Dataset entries
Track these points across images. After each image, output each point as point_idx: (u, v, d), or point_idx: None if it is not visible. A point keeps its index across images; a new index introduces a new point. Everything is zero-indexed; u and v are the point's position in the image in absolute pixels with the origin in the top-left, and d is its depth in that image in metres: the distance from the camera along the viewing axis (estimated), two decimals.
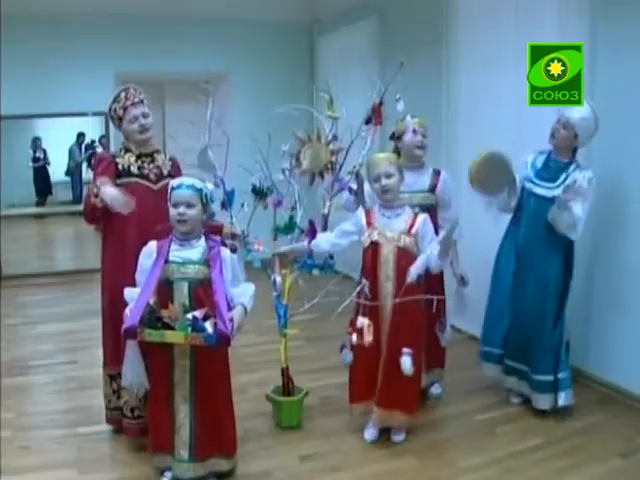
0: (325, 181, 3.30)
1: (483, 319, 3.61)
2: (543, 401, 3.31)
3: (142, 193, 2.92)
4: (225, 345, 2.43)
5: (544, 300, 3.30)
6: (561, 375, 3.29)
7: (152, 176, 2.98)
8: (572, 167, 3.25)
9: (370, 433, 3.16)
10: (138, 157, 3.00)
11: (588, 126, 3.20)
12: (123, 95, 2.95)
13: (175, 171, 3.09)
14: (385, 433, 3.18)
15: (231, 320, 2.46)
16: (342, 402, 3.33)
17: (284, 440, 3.18)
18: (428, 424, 3.29)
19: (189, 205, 2.55)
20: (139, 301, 2.47)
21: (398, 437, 3.15)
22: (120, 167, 2.95)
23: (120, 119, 2.96)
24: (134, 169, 2.96)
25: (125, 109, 2.93)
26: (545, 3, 3.84)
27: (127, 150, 3.01)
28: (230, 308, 2.54)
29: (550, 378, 3.29)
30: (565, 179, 3.22)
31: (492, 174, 3.25)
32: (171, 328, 2.43)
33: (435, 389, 3.65)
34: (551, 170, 3.29)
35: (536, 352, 3.32)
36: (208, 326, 2.41)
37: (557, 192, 3.19)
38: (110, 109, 2.99)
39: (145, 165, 2.99)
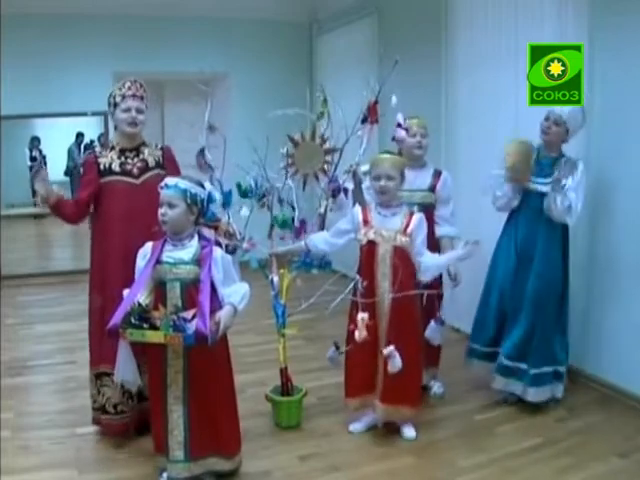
0: (321, 181, 3.31)
1: (475, 316, 3.61)
2: (540, 394, 3.34)
3: (123, 190, 2.96)
4: (204, 344, 2.41)
5: (548, 296, 3.33)
6: (561, 369, 3.37)
7: (135, 170, 2.99)
8: (563, 160, 3.30)
9: (355, 426, 3.20)
10: (121, 153, 3.00)
11: (577, 120, 3.27)
12: (127, 84, 2.96)
13: (168, 161, 3.08)
14: (384, 432, 3.18)
15: (218, 320, 2.46)
16: (341, 402, 3.33)
17: (283, 440, 3.18)
18: (427, 423, 3.29)
19: (170, 205, 2.55)
20: (126, 301, 2.49)
21: (409, 433, 3.16)
22: (102, 167, 2.97)
23: (115, 105, 2.97)
24: (115, 166, 2.98)
25: (123, 97, 2.94)
26: (545, 3, 3.85)
27: (111, 148, 3.03)
28: (220, 307, 2.54)
29: (549, 370, 3.34)
30: (559, 174, 3.27)
31: (522, 162, 3.27)
32: (157, 328, 2.44)
33: (437, 388, 3.66)
34: (543, 166, 3.33)
35: (537, 347, 3.32)
36: (192, 326, 2.40)
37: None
38: (110, 94, 3.00)
39: (128, 160, 3.00)
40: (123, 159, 2.99)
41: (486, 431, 3.23)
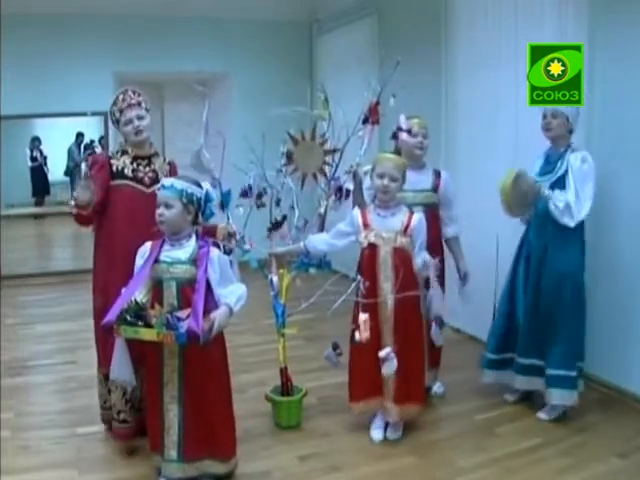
0: (320, 182, 3.31)
1: (494, 325, 3.54)
2: (558, 396, 3.25)
3: (133, 196, 2.96)
4: (196, 343, 2.41)
5: (564, 296, 3.22)
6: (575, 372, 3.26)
7: (146, 179, 3.00)
8: (567, 152, 3.21)
9: (378, 432, 3.16)
10: (134, 160, 3.01)
11: (572, 109, 3.20)
12: (121, 97, 2.98)
13: (172, 175, 3.08)
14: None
15: (213, 319, 2.46)
16: (341, 402, 3.33)
17: (283, 440, 3.18)
18: (428, 424, 3.29)
19: (167, 206, 2.57)
20: (122, 298, 2.51)
21: (395, 434, 3.16)
22: (114, 168, 2.98)
23: (118, 121, 3.00)
24: (128, 172, 2.98)
25: (121, 111, 2.96)
26: (545, 3, 3.85)
27: (124, 152, 3.03)
28: (216, 307, 2.54)
29: (572, 374, 3.24)
30: (560, 165, 3.20)
31: (520, 196, 3.18)
32: (152, 326, 2.44)
33: (438, 388, 3.66)
34: (552, 163, 3.27)
35: (556, 347, 3.24)
36: (185, 325, 2.41)
37: (556, 176, 3.18)
38: (110, 112, 3.02)
39: (140, 168, 3.01)
40: (135, 166, 3.00)
41: (486, 431, 3.23)
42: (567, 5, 3.69)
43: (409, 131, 3.35)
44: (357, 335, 2.98)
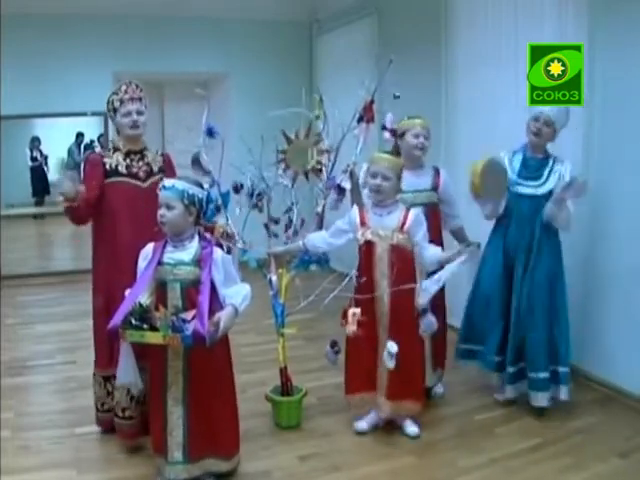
0: (316, 180, 3.31)
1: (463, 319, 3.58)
2: (541, 399, 3.29)
3: (130, 192, 2.95)
4: (202, 345, 2.41)
5: (547, 298, 3.27)
6: (562, 369, 3.28)
7: (141, 174, 2.99)
8: (551, 161, 3.26)
9: (361, 425, 3.19)
10: (127, 155, 3.01)
11: (563, 119, 3.24)
12: (124, 88, 2.97)
13: (167, 167, 3.09)
14: (385, 432, 3.19)
15: (218, 320, 2.45)
16: (341, 402, 3.34)
17: (283, 440, 3.18)
18: (427, 424, 3.29)
19: (168, 206, 2.56)
20: (126, 302, 2.50)
21: (412, 429, 3.16)
22: (108, 167, 2.97)
23: (115, 111, 2.97)
24: (122, 168, 2.98)
25: (122, 102, 2.95)
26: (545, 3, 3.85)
27: (115, 149, 3.03)
28: (221, 308, 2.54)
29: (546, 375, 3.26)
30: (549, 174, 3.24)
31: (492, 182, 3.22)
32: (157, 329, 2.44)
33: (438, 388, 3.66)
34: (530, 168, 3.30)
35: (535, 350, 3.27)
36: (191, 327, 2.41)
37: (547, 188, 3.22)
38: (108, 100, 3.00)
39: (134, 163, 3.00)
40: (129, 161, 3.00)
41: (486, 431, 3.23)
42: (567, 5, 3.69)
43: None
44: (347, 328, 2.99)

▸ Work to be completed
Using only the entries above, output the line with "22: (120, 167, 2.95)", the line with "34: (551, 170, 3.29)", and all lines between them, exactly as they stand.

▸ Response area
22: (120, 167, 2.95)
23: (120, 119, 2.96)
24: (134, 169, 2.96)
25: (125, 109, 2.93)
26: (545, 3, 3.84)
27: (127, 150, 3.01)
28: (230, 308, 2.54)
29: (550, 378, 3.29)
30: (565, 179, 3.22)
31: (492, 174, 3.25)
32: (171, 328, 2.43)
33: (435, 389, 3.65)
34: (551, 170, 3.29)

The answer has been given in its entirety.